本実証実験は、パーソルプロセス&テクノロジー株式会社が新エネルギー・産業技術総合開発機構(NEDO)から受託した事業「ロボット・ドローンが活躍する省エネルギー社会の実現プロジェクト」(通称「DRESSプロジェクト」)の「地域特性・拡張性を考慮した運航管理システムの実証事業「地域実証」」の一部として行われ、BIRD INITIATIVEが代表となり、特定非営利活動法人Digital北海道研究会(通称「北海道ドローン協会」)、FRSコーポレーション株式会社、HELICAM(ヘリカム)株式会社、情報・システム研究機構 国立情報学研究所、東京海上日動火災保険株式会社と共同で2021年9月7日から10月30日にかけて実施されたものです。

各社は今後、ガイドライン反映に向けた本実証の検証結果の提言などを通じて、有人地帯での目視外飛行(レベル4)実現への貢献を目指すとしています。

レべル4飛行実現に向けて進む、地域課題に根差したユースケースでの実証

ドローン運航管理システム(UTM)は、複数のドローン運航者が同じ空域で安全かつ効率的にドローンを運航できるようにするシステムです。
ドローンを効率的に活用するには、目視外での飛行が必要であり、現在、目視外飛行は離島や山間部、過疎地域等においてのみ認められています。

データ -
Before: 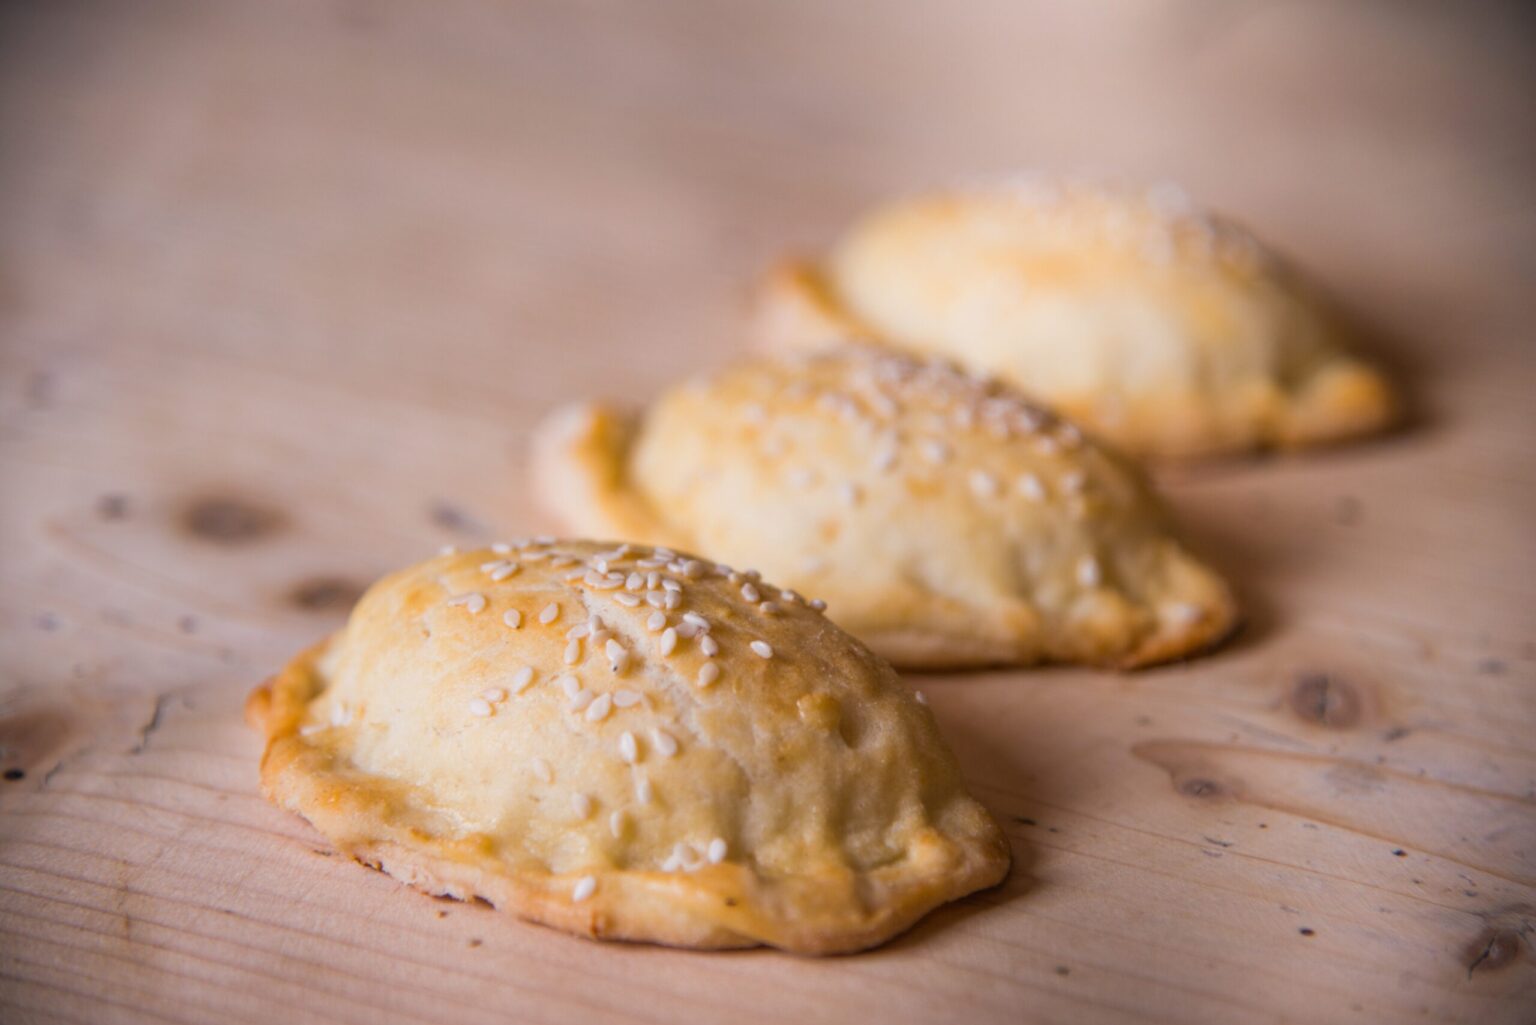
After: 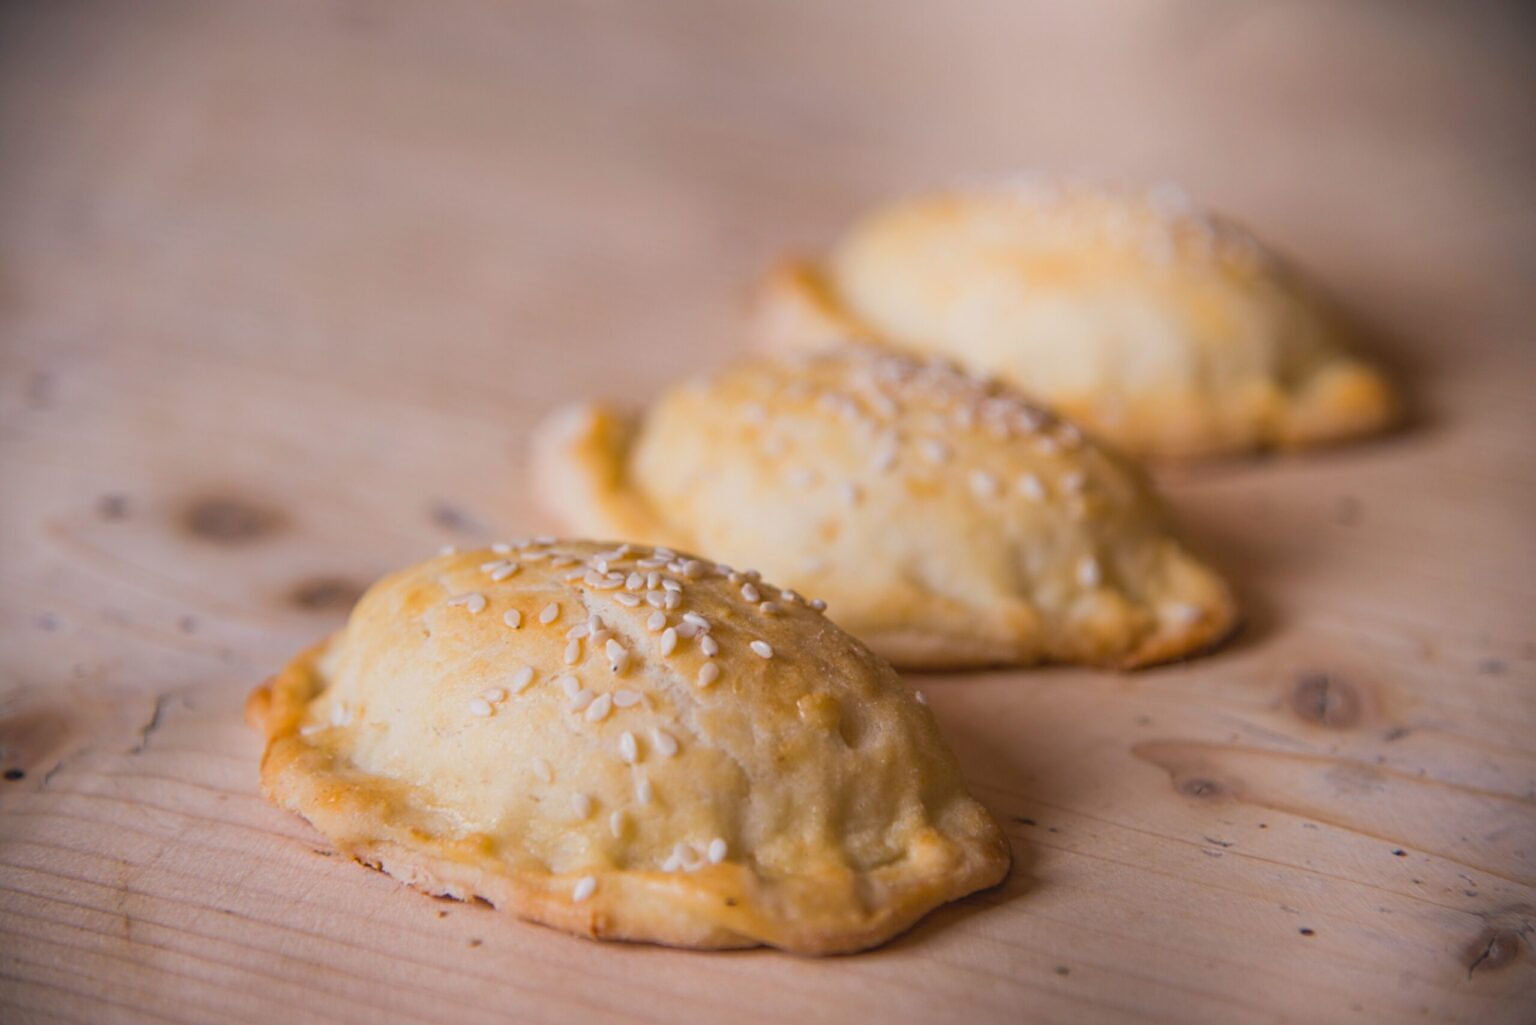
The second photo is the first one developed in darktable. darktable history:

課題の目的 -
本文抜粋の全文を、一字一句変えずに書き写すこと。 データはこの課題には一切関わらない。

あなたの解答 -
本実証実験は、パーソルプロセス&テクノロジー株式会社が新エネルギー・産業技術総合開発機構(NEDO)から受託した事業「ロボット・ドローンが活躍する省エネルギー社会の実現プロジェクト」(通称「DRESSプロジェクト」)の「地域特性・拡張性を考慮した運航管理システムの実証事業「地域実証」」の一部として行われ、BIRD INITIATIVEが代表となり、特定非営利活動法人Digital北海道研究会(通称「北海道ドローン協会」)、FRSコーポレーション株式会社、HELICAM(ヘリカム)株式会社、情報・システム研究機構 国立情報学研究所、東京海上日動火災保険株式会社と共同で2021年9月7日から10月30日にかけて実施されたものです。

各社は今後、ガイドライン反映に向けた本実証の検証結果の提言などを通じて、有人地帯での目視外飛行(レベル4)実現への貢献を目指すとしています。

レべル4飛行実現に向けて進む、地域課題に根差したユースケースでの実証

ドローン運航管理システム(UTM)は、複数のドローン運航者が同じ空域で安全かつ効率的にドローンを運航できるようにするシステムです。
ドローンを効率的に活用するには、目視外での飛行が必要であり、現在、目視外飛行は離島や山間部、過疎地域等においてのみ認められています。